TRECHO SELECIONADO:
=-=-=

Lula diz ter "obsessão" em provar que Estado pode ter serviços de saúde com qualidade igual ao setor privado
Presidente afirmou que parte da iniciativa privada tentou enfraquecer o SUS e defendeu investimentos em estrutura, tecnologia e pessoal


Jessica Cardoso
O presidente Luiz Inácio Lula da Silva (PT) afirmou nesta sexta-feira (10) que sua "obsessão" é "provar" que o Estado pode oferecer serviços de saúde com qualidade igual ou superior aos da iniciativa privada.
"O povo não deve ser tratado de forma inferior a ninguém. E, [em] se tratando de saúde, o Estado tem obrigação de garantir a todos a mesma oportunidade. Quem tem dinheiro, paga quanto quiser, vai para outro lugar, se trata, faz plano de saúde. Quem não tem, é o Estado que tem que tratar. Esse é o papel do governo, seja ele municipal, seja estadual", afirmou.
O presidente deu as declarações durante visita ao Centro de Ensino, Simulação e Inovação (CESIN), no InCor do Hospital das Clínicas da USP. Na ocasião, também criticou as avaliações negativas sobre o Sistema Único de Saúde (SUS).
"Participei da criação do SUS e sou testemunha visual de como esse SUS foi massacrado por gente que nunca utilizou o SUS, por gente de iniciativa privada que, ao invés de achar bom que o Estado estivesse investindo para dar cidadania ao povo mais humilde, fizeram do fundo o inimigo", disse.
Lula afirmou ainda que a melhoria da saúde pública depende de investimento contínuo em condições de trabalho e infraestrutura.

=-=-=

MATERIAL FORNECIDO:
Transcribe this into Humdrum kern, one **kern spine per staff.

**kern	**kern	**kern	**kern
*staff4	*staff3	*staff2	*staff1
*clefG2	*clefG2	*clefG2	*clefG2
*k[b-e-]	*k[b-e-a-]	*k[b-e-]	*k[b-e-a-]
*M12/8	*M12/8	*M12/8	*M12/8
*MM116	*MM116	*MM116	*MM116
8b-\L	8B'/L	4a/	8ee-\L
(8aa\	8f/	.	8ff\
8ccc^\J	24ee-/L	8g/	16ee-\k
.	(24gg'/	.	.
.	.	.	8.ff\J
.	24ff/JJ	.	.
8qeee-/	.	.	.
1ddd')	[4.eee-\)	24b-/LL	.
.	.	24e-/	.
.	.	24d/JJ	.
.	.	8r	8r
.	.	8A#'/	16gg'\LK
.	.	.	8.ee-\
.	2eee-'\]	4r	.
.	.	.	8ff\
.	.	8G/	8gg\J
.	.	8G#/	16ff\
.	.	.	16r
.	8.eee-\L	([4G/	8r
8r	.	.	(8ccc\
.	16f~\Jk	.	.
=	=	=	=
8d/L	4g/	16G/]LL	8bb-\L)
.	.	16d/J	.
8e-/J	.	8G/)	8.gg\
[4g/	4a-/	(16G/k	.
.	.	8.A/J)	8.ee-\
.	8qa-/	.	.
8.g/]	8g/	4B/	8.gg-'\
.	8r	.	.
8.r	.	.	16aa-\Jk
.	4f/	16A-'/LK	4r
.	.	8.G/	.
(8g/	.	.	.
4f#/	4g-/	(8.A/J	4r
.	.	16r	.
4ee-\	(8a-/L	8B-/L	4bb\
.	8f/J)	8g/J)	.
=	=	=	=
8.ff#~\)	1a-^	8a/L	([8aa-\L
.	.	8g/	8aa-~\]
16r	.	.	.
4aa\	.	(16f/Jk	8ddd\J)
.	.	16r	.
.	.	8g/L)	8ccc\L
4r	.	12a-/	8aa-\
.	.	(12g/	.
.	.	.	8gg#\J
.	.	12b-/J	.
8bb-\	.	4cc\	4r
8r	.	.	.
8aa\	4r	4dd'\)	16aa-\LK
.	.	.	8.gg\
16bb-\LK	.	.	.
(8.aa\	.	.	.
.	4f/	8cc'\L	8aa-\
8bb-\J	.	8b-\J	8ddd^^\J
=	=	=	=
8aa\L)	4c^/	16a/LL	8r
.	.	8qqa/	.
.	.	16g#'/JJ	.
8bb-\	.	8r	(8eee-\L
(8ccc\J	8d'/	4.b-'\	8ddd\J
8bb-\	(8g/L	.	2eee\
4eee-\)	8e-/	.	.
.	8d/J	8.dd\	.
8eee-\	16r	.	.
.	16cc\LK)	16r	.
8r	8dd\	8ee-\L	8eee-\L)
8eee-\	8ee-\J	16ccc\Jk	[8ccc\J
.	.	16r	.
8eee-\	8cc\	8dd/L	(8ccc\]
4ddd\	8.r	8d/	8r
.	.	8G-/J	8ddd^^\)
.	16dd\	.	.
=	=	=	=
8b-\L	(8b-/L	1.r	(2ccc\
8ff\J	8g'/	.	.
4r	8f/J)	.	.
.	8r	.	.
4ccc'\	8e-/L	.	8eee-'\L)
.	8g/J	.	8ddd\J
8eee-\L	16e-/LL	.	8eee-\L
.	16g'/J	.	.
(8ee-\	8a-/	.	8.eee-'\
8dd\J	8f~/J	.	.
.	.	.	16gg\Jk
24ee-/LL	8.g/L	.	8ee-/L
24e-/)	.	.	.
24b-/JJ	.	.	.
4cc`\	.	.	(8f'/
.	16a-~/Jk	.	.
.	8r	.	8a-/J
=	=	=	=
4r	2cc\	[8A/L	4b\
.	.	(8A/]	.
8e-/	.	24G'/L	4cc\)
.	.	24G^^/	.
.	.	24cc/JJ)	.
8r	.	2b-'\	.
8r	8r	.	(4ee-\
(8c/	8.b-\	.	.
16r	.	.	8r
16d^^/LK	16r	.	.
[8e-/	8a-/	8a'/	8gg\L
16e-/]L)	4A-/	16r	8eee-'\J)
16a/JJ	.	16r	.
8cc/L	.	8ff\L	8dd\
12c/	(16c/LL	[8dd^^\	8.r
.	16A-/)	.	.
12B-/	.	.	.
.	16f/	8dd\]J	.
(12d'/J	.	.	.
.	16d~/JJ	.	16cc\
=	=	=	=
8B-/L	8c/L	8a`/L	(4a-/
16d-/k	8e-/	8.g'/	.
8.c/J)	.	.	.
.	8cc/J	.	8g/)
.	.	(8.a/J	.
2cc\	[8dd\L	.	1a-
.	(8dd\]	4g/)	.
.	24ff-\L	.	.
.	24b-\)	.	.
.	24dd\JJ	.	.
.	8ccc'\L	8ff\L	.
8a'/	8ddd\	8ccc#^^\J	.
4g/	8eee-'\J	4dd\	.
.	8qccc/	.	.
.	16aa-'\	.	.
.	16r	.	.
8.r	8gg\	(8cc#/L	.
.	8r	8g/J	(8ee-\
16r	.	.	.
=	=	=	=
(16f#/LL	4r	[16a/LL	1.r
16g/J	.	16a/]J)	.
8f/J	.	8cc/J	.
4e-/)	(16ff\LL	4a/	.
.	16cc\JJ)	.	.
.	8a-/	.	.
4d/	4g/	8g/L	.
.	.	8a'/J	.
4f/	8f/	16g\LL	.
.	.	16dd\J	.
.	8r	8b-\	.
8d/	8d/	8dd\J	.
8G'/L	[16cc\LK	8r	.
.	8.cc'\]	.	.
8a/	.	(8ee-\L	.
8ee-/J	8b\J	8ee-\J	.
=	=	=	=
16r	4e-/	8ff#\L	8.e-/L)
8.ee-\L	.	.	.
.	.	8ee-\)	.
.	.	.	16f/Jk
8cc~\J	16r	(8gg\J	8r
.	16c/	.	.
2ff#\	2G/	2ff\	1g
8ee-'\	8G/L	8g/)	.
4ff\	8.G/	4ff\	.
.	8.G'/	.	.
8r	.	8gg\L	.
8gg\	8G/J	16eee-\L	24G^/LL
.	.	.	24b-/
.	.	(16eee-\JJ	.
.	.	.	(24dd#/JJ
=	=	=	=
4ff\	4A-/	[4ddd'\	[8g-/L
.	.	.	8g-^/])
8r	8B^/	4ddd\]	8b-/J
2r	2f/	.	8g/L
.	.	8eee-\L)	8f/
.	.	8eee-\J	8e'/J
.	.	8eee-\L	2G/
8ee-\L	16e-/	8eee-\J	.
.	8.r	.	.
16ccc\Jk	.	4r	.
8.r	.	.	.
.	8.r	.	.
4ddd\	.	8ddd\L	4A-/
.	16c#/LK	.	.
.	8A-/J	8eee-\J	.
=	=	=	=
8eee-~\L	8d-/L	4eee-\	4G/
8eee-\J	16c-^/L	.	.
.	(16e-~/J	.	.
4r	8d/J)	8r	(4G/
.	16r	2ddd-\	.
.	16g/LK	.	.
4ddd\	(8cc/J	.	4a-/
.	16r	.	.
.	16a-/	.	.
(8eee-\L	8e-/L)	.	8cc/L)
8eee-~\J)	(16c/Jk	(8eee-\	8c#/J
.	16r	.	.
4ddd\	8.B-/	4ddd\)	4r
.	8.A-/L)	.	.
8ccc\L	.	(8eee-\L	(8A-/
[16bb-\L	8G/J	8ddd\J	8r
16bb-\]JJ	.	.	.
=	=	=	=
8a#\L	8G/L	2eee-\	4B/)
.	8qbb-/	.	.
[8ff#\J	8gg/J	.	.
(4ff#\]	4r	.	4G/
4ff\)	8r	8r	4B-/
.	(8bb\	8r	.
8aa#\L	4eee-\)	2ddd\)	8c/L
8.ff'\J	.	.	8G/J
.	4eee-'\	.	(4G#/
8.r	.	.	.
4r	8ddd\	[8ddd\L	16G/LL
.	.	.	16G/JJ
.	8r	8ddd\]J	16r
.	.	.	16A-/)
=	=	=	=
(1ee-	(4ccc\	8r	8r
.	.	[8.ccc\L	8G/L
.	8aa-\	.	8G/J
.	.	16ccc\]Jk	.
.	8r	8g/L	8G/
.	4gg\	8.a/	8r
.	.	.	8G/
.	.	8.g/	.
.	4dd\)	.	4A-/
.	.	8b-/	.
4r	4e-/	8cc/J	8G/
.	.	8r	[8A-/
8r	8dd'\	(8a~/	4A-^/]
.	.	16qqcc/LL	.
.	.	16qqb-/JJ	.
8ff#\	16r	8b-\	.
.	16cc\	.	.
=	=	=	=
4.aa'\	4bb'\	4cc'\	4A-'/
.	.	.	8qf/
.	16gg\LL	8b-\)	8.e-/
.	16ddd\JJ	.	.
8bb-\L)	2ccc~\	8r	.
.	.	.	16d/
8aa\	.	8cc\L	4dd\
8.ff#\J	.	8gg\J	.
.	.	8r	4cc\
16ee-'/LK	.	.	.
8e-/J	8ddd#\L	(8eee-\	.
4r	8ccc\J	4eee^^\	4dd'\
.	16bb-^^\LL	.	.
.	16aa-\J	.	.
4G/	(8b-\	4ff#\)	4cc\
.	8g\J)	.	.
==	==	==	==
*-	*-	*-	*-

=-=-=

EXPLORE O MATERIAL:
• 1. Resuma em uma única frase o parágrafo do trecho sobre Lula e a saúde pública que começa com "O presidente deu as declarações", mantendo seus fatos principais.
• 2. Com base no trecho sobre Lula e a saúde pública, explique por que, para o presidente, cabe ao Estado tratar quem não tem dinheiro.
• 3. Dê continuidade ao trecho sobre Lula e a saúde pública a partir da última frase apresentada.

RESPOSTAS ÀS TAREFAS:
• 1. As declarações foram feitas durante visita ao Centro de Ensino, Simulação e Inovação (CESIN), no InCor do Hospital das Clínicas da USP, onde o presidente também criticou as avaliações negativas sobre o SUS.

• 2. Para Lula, quem tem dinheiro pode pagar o quanto quiser, procurar outro lugar e fazer plano de saúde, enquanto quem não tem depende do Estado. Como o povo não deve ser tratado de forma inferior, o Estado tem a obrigação de garantir a todos a mesma oportunidade na saúde.

• 3.
Ao relatar experiências antes e durante a Presidência, Lula afirmou conhecer a desigualdade no atendimento e disse ter uma "obsessão" pelo programa Agora Tem Especialistas, já que, segundo ele, o objetivo é garantir que "a mulher [e] o homem de qualquer origem social tenha o direito à máquina mais moderna", igual a que ele "utiliza como presidente da República".
Tratamento de câncer no SUS
Também durante o evento, Lula sancionou um projeto que prevê o acesso de pacientes do SUS a terapias avançadas no tratamento do câncer. A proposta, de autoria do Senado, havia sido aprovada pela Câmara dos Deputados em março.
O texto altera a Política Nacional de Prevenção e Controle do Câncer, sancionada em 2023, para prever a oferta, pela rede pública, de tecnologias avançadas, como medicamentos, equipamentos, procedimentos, vacinas e ferramentas de monitoramento da doença. A medida inclui imunoterapias de última geração no tratamento.